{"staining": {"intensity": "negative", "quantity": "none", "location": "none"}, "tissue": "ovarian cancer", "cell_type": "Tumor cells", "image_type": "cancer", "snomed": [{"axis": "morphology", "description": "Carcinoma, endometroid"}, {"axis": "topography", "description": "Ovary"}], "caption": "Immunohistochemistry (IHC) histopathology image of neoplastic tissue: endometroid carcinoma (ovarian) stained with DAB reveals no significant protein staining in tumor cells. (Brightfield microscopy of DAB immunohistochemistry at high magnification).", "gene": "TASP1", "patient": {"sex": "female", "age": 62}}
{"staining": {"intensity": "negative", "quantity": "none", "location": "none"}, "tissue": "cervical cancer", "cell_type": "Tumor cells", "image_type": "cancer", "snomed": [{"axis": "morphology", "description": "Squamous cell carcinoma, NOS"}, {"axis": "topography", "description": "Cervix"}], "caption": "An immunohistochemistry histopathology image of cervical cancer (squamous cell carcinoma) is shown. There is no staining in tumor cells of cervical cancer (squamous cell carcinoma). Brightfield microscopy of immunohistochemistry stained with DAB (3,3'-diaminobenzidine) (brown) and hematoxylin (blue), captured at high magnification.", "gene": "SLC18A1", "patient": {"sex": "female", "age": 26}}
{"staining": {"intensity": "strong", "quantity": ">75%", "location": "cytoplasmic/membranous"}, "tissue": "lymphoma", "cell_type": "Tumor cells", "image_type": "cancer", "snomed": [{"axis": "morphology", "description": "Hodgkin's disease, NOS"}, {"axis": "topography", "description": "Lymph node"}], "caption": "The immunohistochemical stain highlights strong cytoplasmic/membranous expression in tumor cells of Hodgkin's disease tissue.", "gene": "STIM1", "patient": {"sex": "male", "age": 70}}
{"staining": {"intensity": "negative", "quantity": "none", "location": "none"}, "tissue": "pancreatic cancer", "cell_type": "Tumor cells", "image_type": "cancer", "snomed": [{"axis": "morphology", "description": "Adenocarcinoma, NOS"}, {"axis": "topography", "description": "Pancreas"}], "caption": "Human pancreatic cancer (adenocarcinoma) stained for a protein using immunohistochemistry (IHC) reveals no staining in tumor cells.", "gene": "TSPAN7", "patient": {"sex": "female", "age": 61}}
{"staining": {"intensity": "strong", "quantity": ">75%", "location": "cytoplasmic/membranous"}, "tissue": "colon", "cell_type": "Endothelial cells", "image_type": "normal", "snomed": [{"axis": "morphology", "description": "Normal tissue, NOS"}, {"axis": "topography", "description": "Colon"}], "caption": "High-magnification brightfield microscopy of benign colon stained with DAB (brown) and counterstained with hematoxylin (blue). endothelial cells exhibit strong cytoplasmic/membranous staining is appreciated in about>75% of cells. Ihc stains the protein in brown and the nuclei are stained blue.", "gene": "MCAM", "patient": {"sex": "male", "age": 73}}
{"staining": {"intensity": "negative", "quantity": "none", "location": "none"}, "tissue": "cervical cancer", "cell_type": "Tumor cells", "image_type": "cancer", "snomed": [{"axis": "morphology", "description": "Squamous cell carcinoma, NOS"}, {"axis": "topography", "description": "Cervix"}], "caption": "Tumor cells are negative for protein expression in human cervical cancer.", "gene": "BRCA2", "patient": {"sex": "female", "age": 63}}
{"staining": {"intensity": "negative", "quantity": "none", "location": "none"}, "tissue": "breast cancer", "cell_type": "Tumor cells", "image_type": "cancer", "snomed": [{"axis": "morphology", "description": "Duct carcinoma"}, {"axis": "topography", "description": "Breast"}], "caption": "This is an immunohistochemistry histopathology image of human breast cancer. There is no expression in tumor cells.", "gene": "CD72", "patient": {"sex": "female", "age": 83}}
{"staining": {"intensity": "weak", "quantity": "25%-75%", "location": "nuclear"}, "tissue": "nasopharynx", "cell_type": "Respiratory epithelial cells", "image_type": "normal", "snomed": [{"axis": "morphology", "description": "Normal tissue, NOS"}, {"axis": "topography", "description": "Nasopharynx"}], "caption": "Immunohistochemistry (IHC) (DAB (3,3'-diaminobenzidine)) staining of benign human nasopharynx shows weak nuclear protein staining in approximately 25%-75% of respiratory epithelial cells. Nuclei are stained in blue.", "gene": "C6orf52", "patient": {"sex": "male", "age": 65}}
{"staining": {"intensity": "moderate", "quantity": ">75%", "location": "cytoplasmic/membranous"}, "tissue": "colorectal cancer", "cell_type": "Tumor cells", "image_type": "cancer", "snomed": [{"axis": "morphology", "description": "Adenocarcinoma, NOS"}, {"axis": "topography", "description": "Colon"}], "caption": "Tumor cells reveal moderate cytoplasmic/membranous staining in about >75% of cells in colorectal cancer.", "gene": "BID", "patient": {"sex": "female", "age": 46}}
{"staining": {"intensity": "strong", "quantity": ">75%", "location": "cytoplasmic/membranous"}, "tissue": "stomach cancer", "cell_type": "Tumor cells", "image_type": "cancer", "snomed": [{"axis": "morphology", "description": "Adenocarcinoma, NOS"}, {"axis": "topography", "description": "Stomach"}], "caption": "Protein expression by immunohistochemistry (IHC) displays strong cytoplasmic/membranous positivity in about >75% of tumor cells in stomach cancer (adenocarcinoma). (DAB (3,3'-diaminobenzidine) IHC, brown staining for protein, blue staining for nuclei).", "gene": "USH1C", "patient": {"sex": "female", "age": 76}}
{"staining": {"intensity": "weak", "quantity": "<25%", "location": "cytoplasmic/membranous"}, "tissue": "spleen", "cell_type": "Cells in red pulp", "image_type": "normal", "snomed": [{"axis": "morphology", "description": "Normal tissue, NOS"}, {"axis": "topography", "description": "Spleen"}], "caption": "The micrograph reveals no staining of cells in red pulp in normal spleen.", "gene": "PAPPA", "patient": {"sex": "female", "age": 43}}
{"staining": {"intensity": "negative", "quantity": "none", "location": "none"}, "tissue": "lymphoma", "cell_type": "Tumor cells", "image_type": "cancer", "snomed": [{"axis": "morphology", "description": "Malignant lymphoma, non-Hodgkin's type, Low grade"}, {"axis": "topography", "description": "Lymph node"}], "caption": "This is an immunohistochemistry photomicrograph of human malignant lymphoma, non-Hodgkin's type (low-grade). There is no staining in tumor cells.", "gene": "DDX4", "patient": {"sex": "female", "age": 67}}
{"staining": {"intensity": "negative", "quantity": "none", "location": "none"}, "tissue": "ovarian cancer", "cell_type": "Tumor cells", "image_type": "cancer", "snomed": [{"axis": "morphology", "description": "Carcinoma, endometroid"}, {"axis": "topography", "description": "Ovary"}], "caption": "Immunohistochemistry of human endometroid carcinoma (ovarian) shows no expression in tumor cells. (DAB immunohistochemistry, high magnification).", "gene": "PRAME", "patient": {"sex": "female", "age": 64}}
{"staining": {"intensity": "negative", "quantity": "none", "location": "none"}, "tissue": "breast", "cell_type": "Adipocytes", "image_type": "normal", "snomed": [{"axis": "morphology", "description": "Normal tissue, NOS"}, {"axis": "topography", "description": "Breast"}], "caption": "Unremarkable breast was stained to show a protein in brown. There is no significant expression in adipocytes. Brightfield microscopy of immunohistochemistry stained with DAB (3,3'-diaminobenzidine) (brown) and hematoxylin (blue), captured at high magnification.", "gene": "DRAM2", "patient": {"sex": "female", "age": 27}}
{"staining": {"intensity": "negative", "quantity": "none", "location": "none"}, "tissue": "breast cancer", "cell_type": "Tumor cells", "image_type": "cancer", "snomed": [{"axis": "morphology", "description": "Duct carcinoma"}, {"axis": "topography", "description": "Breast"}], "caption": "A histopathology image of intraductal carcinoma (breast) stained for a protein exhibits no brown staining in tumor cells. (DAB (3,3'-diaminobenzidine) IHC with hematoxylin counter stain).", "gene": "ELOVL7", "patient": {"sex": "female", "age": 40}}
• • •
What to work on:
Your answer must be the lines above from the one containing "cells are negative" to the one containing "(IHC) (DAB (3,3'-diaminobenzidine))", both included, restated word for word.

Answer section:
{"staining": {"intensity": "negative", "quantity": "none", "location": "none"}, "tissue": "cervical cancer", "cell_type": "Tumor cells", "image_type": "cancer", "snomed": [{"axis": "morphology", "description": "Squamous cell carcinoma, NOS"}, {"axis": "topography", "description": "Cervix"}], "caption": "Tumor cells are negative for protein expression in human cervical cancer.", "gene": "BRCA2", "patient": {"sex": "female", "age": 63}}
{"staining": {"intensity": "negative", "quantity": "none", "location": "none"}, "tissue": "breast cancer", "cell_type": "Tumor cells", "image_type": "cancer", "snomed": [{"axis": "morphology", "description": "Duct carcinoma"}, {"axis": "topography", "description": "Breast"}], "caption": "This is an immunohistochemistry histopathology image of human breast cancer. There is no expression in tumor cells.", "gene": "CD72", "patient": {"sex": "female", "age": 83}}
{"staining": {"intensity": "weak", "quantity": "25%-75%", "location": "nuclear"}, "tissue": "nasopharynx", "cell_type": "Respiratory epithelial cells", "image_type": "normal", "snomed": [{"axis": "morphology", "description": "Normal tissue, NOS"}, {"axis": "topography", "description": "Nasopharynx"}], "caption": "Immunohistochemistry (IHC) (DAB (3,3'-diaminobenzidine)) staining of benign human nasopharynx shows weak nuclear protein staining in approximately 25%-75% of respiratory epithelial cells. Nuclei are stained in blue.", "gene": "C6orf52", "patient": {"sex": "male", "age": 65}}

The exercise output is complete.